* [Activity]: Images do not belong in the copy. Set down all the entries exactly.

━━ Study material ━━

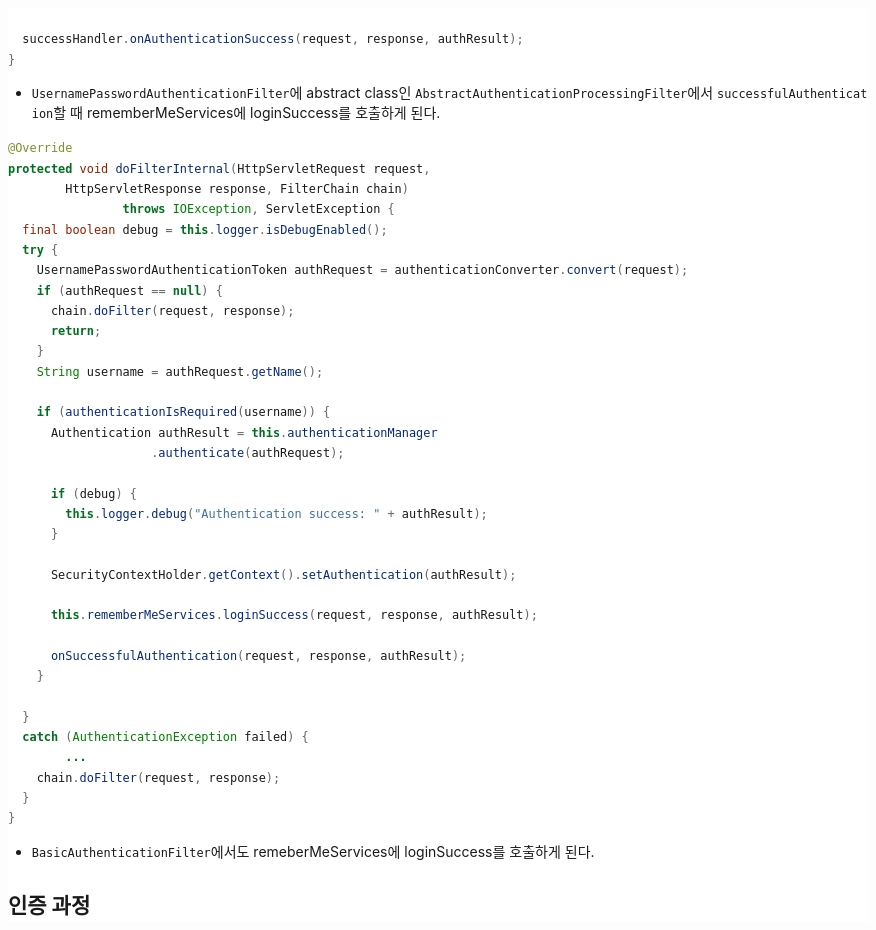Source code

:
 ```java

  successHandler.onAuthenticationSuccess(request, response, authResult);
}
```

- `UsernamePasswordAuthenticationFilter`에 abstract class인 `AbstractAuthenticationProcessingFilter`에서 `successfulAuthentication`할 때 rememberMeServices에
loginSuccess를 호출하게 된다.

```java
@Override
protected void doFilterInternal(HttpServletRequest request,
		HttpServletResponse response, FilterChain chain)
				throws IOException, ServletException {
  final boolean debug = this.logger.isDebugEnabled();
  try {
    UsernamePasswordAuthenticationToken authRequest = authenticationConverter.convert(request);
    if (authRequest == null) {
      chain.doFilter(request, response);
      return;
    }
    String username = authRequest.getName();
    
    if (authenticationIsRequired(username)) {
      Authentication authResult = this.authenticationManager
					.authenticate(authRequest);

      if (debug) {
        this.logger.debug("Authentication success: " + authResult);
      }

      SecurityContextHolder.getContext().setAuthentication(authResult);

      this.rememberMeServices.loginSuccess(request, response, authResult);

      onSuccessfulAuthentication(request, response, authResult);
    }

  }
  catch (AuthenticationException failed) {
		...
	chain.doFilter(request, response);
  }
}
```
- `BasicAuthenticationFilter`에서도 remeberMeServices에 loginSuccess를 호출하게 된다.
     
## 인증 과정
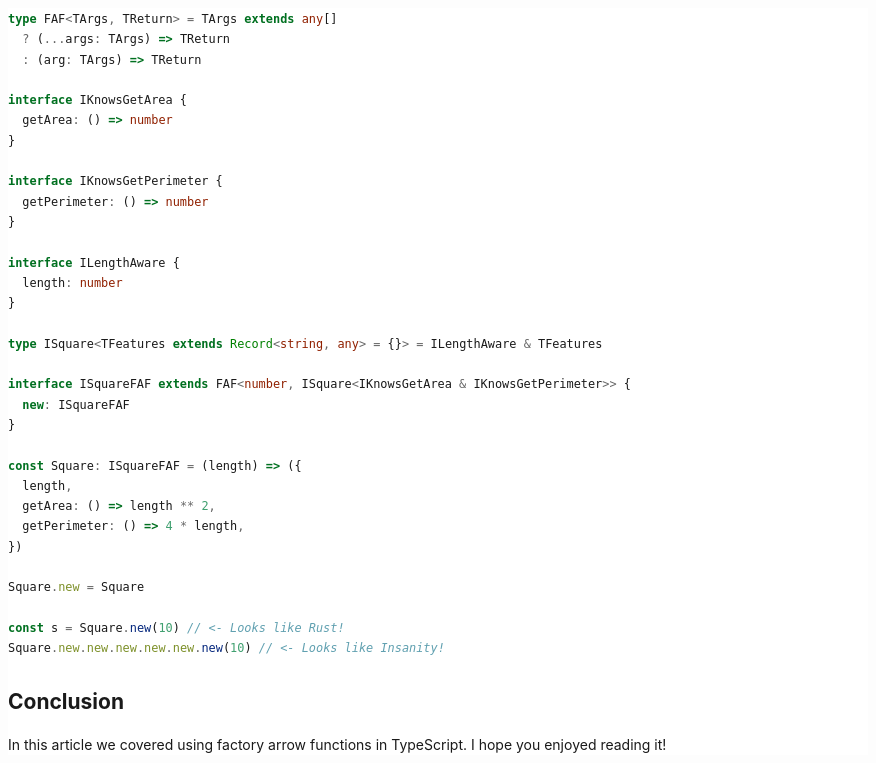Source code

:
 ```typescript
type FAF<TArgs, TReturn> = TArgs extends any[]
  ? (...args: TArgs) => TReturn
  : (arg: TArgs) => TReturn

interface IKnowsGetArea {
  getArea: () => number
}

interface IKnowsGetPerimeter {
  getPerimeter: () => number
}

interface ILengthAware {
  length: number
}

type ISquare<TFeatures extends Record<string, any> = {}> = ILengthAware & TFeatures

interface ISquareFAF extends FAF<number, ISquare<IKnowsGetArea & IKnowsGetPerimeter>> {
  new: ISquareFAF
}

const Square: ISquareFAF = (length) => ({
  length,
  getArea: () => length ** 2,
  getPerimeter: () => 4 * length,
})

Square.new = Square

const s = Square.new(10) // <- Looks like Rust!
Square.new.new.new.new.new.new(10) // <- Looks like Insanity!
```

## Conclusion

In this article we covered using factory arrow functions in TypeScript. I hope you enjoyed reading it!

━━━

* [The answer]:
Source code

:
 ```java

  successHandler.onAuthenticationSuccess(request, response, authResult);
}
```

- `UsernamePasswordAuthenticationFilter`에 abstract class인 `AbstractAuthenticationProcessingFilter`에서 `successfulAuthentication`할 때 rememberMeServices에
loginSuccess를 호출하게 된다.

```java
@Override
protected void doFilterInternal(HttpServletRequest request,
		HttpServletResponse response, FilterChain chain)
				throws IOException, ServletException {
  final boolean debug = this.logger.isDebugEnabled();
  try {
    UsernamePasswordAuthenticationToken authRequest = authenticationConverter.convert(request);
    if (authRequest == null) {
      chain.doFilter(request, response);
      return;
    }
    String username = authRequest.getName();
    
    if (authenticationIsRequired(username)) {
      Authentication authResult = this.authenticationManager
					.authenticate(authRequest);

      if (debug) {
        this.logger.debug("Authentication success: " + authResult);
      }

      SecurityContextHolder.getContext().setAuthentication(authResult);

      this.rememberMeServices.loginSuccess(request, response, authResult);

      onSuccessfulAuthentication(request, response, authResult);
    }

  }
  catch (AuthenticationException failed) {
		...
	chain.doFilter(request, response);
  }
}
```
- `BasicAuthenticationFilter`에서도 remeberMeServices에 loginSuccess를 호출하게 된다.
     
## 인증 과정
Source code

:
 ```typescript
type FAF<TArgs, TReturn> = TArgs extends any[]
  ? (...args: TArgs) => TReturn
  : (arg: TArgs) => TReturn

interface IKnowsGetArea {
  getArea: () => number
}

interface IKnowsGetPerimeter {
  getPerimeter: () => number
}

interface ILengthAware {
  length: number
}

type ISquare<TFeatures extends Record<string, any> = {}> = ILengthAware & TFeatures

interface ISquareFAF extends FAF<number, ISquare<IKnowsGetArea & IKnowsGetPerimeter>> {
  new: ISquareFAF
}

const Square: ISquareFAF = (length) => ({
  length,
  getArea: () => length ** 2,
  getPerimeter: () => 4 * length,
})

Square.new = Square

const s = Square.new(10) // <- Looks like Rust!
Square.new.new.new.new.new.new(10) // <- Looks like Insanity!
```

## Conclusion

In this article we covered using factory arrow functions in TypeScript. I hope you enjoyed reading it!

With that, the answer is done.